Power Play in the TOR Growth Circuit
Mubeen et al. investigate cellular homeostasis related to the TOR kinase complex. Plant Cell https://doi.org/10.1105/tpc.18.00159
By Umarah Mubeen and Patrick Giavalisco, Max Planck Institute of Molecular Plant Physiology, Golm, Germany.
Background: Growth and cellular development are controlled by the allocation of essential resources like nutrients and energy. Coordination of cellular processes that consume or recycle these resources has to be tightly controlled by a network of sensors and effectors that maintain the robust nutritional and energetic state of the cell. The Target of Rapamycin (TOR) kinase complex is one of the evolutionarily conserved regulators that controls growth processes in all eukaryotic organisms. Accordingly, the activation of TOR by permissive growth conditions leads to the activation of cellular processes like protein, nucleotide, or lipid synthesis. Periods of nutritional or energetic scarcity lead to the inactivation of TOR and, hence, the activation of a cellular energy saving and nutrient recycling mode.
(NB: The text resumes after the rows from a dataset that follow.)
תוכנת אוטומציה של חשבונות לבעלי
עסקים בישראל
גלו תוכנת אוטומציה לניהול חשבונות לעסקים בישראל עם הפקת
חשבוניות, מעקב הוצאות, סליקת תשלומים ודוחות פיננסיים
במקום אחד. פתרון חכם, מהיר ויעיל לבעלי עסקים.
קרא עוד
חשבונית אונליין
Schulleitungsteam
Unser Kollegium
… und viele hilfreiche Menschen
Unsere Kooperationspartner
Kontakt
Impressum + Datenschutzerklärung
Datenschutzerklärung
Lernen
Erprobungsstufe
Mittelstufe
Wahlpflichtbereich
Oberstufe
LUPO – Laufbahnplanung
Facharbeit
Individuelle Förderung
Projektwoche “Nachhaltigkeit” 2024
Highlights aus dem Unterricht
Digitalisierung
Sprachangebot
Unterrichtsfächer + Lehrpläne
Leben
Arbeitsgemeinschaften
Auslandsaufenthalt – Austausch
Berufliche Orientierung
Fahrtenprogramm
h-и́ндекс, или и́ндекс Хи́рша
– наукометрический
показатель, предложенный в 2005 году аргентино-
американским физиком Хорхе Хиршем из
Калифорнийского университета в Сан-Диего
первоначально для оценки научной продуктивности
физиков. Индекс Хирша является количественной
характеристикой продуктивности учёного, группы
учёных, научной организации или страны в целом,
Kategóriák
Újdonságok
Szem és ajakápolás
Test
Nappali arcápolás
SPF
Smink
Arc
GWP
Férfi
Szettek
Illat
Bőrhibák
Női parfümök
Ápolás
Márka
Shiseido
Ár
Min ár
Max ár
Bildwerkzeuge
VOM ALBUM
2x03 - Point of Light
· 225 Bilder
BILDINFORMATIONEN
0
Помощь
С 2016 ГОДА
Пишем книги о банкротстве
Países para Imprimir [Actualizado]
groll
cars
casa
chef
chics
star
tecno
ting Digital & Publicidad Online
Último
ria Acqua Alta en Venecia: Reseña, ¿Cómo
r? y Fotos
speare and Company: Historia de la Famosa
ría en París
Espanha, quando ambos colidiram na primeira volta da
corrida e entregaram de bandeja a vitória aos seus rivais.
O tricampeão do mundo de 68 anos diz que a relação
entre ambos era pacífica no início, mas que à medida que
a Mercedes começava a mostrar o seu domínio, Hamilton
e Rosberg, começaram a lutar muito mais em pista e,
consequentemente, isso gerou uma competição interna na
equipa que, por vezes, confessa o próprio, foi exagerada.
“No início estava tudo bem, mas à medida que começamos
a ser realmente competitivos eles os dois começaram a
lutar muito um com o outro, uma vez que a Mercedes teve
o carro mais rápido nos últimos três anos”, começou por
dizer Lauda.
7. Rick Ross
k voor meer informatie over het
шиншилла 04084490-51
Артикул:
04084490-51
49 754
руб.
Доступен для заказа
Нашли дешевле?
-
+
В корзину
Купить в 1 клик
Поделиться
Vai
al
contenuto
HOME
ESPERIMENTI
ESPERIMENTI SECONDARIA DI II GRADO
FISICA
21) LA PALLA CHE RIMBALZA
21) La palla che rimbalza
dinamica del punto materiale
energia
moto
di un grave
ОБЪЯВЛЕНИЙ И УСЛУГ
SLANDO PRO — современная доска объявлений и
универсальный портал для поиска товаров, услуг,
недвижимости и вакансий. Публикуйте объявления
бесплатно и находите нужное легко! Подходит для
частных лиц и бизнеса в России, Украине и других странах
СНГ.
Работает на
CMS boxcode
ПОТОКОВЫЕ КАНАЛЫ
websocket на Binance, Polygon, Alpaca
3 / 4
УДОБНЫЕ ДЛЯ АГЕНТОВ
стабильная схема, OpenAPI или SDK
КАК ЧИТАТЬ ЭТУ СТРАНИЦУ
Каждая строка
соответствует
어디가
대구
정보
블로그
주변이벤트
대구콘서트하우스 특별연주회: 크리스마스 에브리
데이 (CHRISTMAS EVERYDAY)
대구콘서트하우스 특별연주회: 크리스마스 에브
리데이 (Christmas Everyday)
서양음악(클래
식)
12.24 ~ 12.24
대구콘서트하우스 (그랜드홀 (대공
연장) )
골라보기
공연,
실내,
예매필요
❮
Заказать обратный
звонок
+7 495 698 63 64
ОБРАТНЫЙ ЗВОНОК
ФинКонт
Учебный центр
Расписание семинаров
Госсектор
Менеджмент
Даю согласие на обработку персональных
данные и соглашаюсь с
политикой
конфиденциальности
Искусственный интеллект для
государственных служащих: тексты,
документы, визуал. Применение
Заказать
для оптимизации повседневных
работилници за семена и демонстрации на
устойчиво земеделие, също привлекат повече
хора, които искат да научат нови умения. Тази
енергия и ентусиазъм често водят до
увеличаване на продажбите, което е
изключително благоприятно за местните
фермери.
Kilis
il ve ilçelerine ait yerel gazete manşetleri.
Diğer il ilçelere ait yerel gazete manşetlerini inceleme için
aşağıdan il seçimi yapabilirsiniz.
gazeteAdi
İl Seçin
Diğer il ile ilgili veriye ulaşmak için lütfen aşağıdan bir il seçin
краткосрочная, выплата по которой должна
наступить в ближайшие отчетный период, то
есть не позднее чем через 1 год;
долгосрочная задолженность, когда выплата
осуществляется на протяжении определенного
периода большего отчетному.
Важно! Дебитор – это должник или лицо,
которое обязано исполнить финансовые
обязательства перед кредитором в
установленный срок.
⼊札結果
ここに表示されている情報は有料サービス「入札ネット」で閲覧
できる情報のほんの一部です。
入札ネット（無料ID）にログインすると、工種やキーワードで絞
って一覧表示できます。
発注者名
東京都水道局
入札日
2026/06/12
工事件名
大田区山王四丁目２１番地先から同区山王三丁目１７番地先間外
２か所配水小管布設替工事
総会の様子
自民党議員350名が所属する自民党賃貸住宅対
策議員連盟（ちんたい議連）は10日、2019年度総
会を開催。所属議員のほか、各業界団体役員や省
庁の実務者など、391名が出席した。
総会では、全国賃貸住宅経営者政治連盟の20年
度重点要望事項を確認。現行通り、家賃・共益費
Question: Based on a previously described molecular phenotype, namely, the immediate increase of amino acid levels after the pharmacological or genetic inhibition of TOR in plants, we were interested to elucidate if this phenomenon is derived from the inhibition of protein synthesis or from the activation of protein degradation or completely different processes.
Findings: Surprisingly, we found, using the green algae Chlamydomonas reinhardtii as a photosynthetic model species, that the accumulation of amino acids was detectable within minutes after the pharmacological inhibition of TOR. This immediate accumulation was supported by the previously described inhibition of amino acid consuming processes like protein synthesis and also by the activation of protein degradation, but the main driver of the increase was increased nitrogen uptake and upregulated de novo amino acid synthesis. This result was unexpected since the synthesis of amino acids is not only energy demanding but also counterintuitive under TOR-off conditions, since translation will be downregulated. The molecular design behind this regulatory process might be a simple positive feed-forward loop, which aims to reactivate the TOR kinase under otherwise nutritionally plentiful conditions.
Next steps: In the following steps, it will be essential not only to determine how TOR controls the upregulation of nitrogen uptake and amino acid synthesis, but also how this nutritional stimulus will impact the function and activity of TOR and, hence, cellular homeostasis.
Umarah Mubeen, Jessica Jüppner, Jessica Alpers, Dirk K. Hincha, Patrick Giavalisco. (2018). Target of Rapamycin Inhibition in Chlamydomonas reinhardtii Triggers de Novo Amino Acid Synthesis by Enhancing Nitrogen Assimilation. Plant Cell 30: 2240-2254; DOI: https://doi.org/10.1105/tpc.18.00159
Key words: Target of rapamycin kinase, amino acid synthesis, nitrogen uptake, growth control.